La bailleresse n'a produit elle-même aucun élément chiffré concernant une éventuelle reconversion des locaux aux motifs qu'une telle reconversion est impossible au visa du plan local d'urbanisme qui prohibe selon elle des surfaces d'entrepôts à cet endroit ; or une transformation des locaux en supermarché ou encore en restaurant, salle de sport ou de spectacle ne peut avoir pour objet de modifier leur affectation commerciale comportant réception de la clientèle, par opposition à celle d'entrepôt ou de stockage citée à tort par l'expert, et une nouvelle affectation n'imposerait d'ailleurs pas une nouvelle destination du bail puisque celui-ci est 'tous commerces'.

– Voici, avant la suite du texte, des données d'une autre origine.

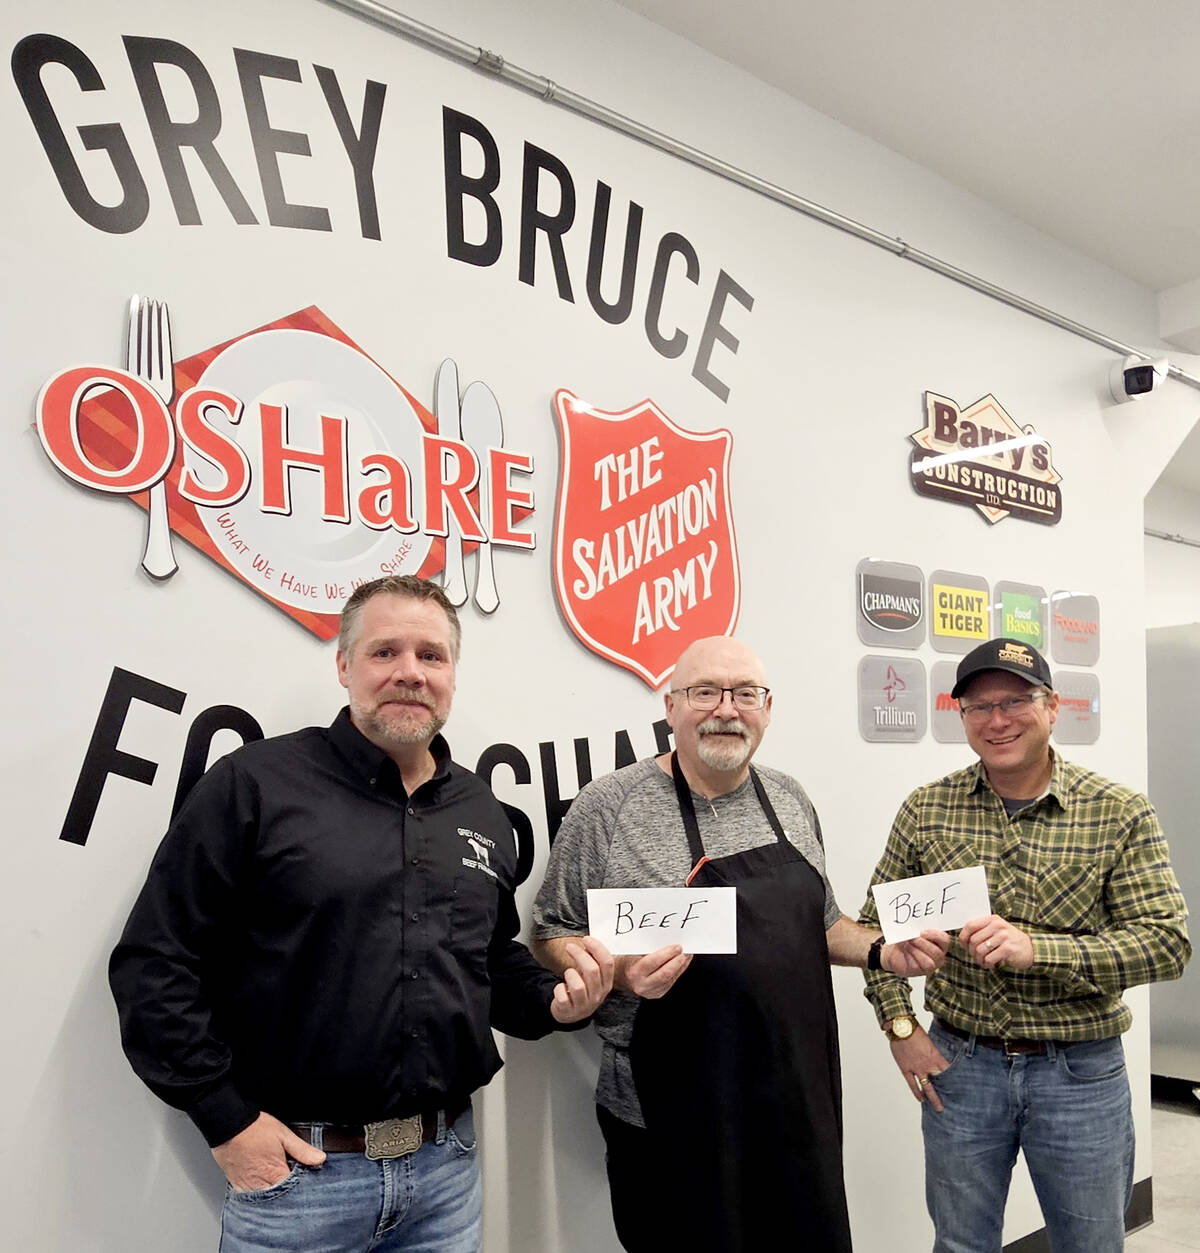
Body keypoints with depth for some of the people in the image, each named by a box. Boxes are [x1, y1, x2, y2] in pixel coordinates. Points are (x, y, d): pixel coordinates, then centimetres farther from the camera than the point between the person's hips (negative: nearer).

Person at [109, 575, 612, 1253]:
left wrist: (554, 1001, -1)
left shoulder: (483, 811, 8)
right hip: (294, 1171, -4)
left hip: (447, 1167, 5)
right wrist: (228, 1120, -12)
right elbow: (153, 966, -9)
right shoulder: (255, 784, -9)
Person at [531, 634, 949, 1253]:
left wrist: (882, 950, 1)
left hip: (802, 1108, 5)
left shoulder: (790, 800, 7)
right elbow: (552, 935, -6)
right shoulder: (607, 807, -10)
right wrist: (619, 971, -24)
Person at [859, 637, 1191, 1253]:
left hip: (1082, 1073, -1)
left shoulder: (1120, 814, -9)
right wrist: (900, 1026, -4)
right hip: (958, 1066, 2)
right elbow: (877, 923, 6)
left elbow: (1167, 941, -15)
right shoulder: (926, 810, -3)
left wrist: (1035, 949, -27)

La bailleresse n'opère au surplus aucune critique précise du devis présenté par la locataire pour une réaffectation des locaux hors pollution éventuelle pour un prix quoique minime de 34 400 € ht ; s'agissant enfin des contraintes liées aux normes d'accès aux handicapés ou encore de protection contre les incendies, elle ne produit pas davantage à cet égard d'élément chiffré tenant compte de l'amplitude des locaux qui permettrait de conclure que des travaux coûteux s'imposeraient en cas de changement d'affectation.

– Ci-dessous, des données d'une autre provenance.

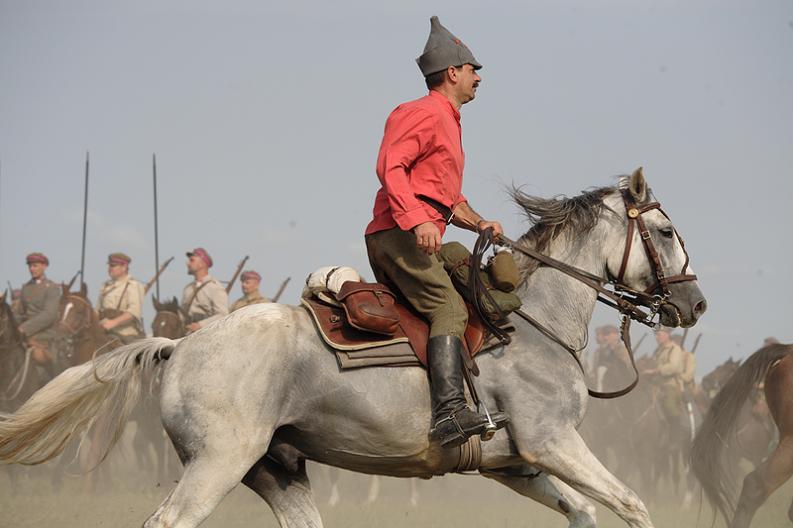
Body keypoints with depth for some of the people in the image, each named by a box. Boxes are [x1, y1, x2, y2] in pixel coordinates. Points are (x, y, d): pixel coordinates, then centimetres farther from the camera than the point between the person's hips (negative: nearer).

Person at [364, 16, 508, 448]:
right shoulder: (425, 114, -6)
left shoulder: (447, 122, 27)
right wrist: (417, 219, -30)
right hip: (400, 234, -11)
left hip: (403, 236, 11)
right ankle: (450, 412, -36)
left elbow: (448, 196, 32)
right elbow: (390, 166, -20)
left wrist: (478, 223, 14)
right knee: (449, 308, -22)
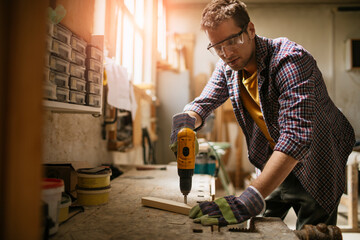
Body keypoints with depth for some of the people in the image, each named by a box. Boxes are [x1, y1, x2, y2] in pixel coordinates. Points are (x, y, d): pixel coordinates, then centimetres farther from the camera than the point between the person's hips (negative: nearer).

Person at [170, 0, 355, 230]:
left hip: (318, 162, -5)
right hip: (274, 160, 6)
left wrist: (250, 200, -51)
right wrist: (188, 119, -29)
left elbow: (296, 136, -42)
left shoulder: (290, 59, -31)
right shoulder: (227, 66, -9)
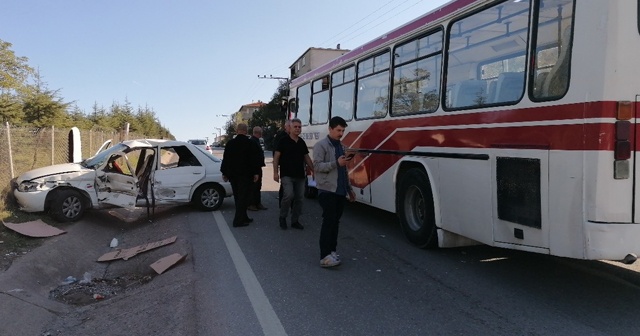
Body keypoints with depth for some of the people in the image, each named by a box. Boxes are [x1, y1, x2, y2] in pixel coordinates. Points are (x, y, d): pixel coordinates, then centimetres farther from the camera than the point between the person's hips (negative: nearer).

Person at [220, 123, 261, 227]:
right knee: (243, 197, -2)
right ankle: (238, 220, -7)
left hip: (233, 175, 5)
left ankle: (243, 218, 23)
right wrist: (256, 173, 0)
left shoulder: (230, 143, 5)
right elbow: (255, 160, -7)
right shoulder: (251, 144, -7)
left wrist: (224, 173, 14)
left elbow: (225, 159, 8)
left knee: (238, 197, 15)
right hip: (246, 175, -5)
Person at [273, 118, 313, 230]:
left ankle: (295, 221, 18)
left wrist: (314, 170, 13)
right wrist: (275, 172, -11)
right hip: (287, 175, -5)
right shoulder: (283, 141, -3)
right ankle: (282, 217, 3)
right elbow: (276, 157, -4)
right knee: (289, 195, -19)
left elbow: (307, 158, 18)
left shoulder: (302, 142, 12)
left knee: (299, 198, 6)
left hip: (300, 175, 6)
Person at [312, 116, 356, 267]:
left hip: (340, 191, 7)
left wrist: (349, 189, 20)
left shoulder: (341, 146, 18)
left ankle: (332, 251, 17)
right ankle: (325, 256, -12)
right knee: (329, 221, -12)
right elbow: (317, 166, -14)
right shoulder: (321, 145, -4)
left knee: (336, 221, 9)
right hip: (327, 190, -7)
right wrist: (336, 163, -24)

Il s'ensuit que le premier juge a à bon droit estimé que le caractère monovalent des locaux n'était pas établi.
La société bailleresse s'agissant du calcul des surfaces, critique la surface pondérée calculée par l'expert en faisant état d'un précédent arrêt de cette cour confirmant un jugement ayant retenu l'appréciation de la valeur locative au m² réel d'un garage, mais ce faisant, elle n'opère aucune démonstration d'une modification de la surface pondérée par rapport à la précédente fixation du loyer.

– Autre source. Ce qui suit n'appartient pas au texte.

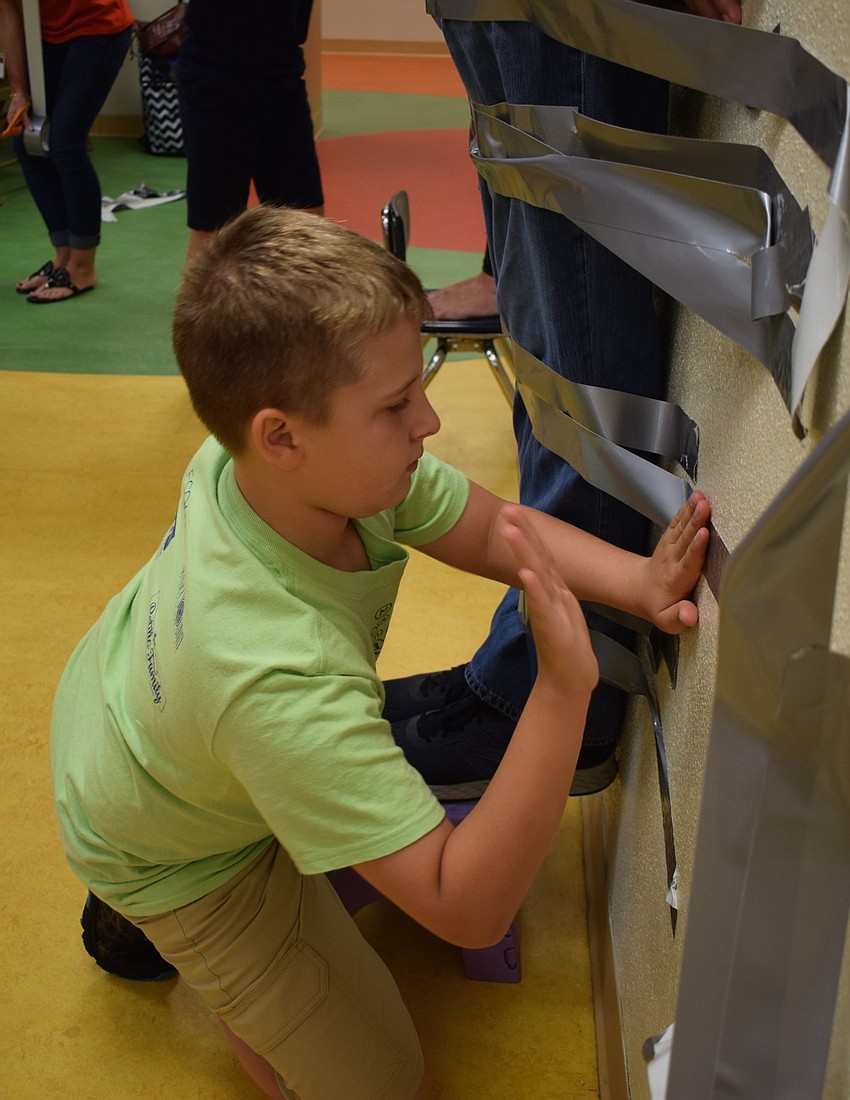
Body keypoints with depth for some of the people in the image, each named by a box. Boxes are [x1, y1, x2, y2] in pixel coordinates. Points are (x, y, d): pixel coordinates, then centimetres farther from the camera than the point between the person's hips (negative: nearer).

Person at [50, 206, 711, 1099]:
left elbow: (493, 529, -16)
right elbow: (470, 911, -41)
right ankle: (160, 936, 20)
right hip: (175, 857, -6)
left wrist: (640, 581, -31)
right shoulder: (282, 682, -47)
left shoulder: (292, 461, -26)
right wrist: (563, 690, -51)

Il s'ensuit que en ce qu'il a dit que le loyer devait être fixé à la valeur indiciaire de 55 022,95 € ht et hors charges, par application de l'article L. 145-34 du code de commerce, le jugement sera confirmé.
La sci des [...] qui succombe en son recours supportera les dépens et paiera à la société Nouvelle Sud Automobiles une somme de 3 000 € sur le fondement de l'article 700 du code de procédure civile.
PAR CES MOTIFS
Confirme le jugement déféré,
Condamne la sci [...] à payer à la société Nouvelle Sud automobiles une somme de 3 000 € sur le fondement de l'article 700 du code de procédure civile et la condamne aux entiers dépens qui seront recouvrés conformément aux dispositions de l'article 700 du code de procédure civile.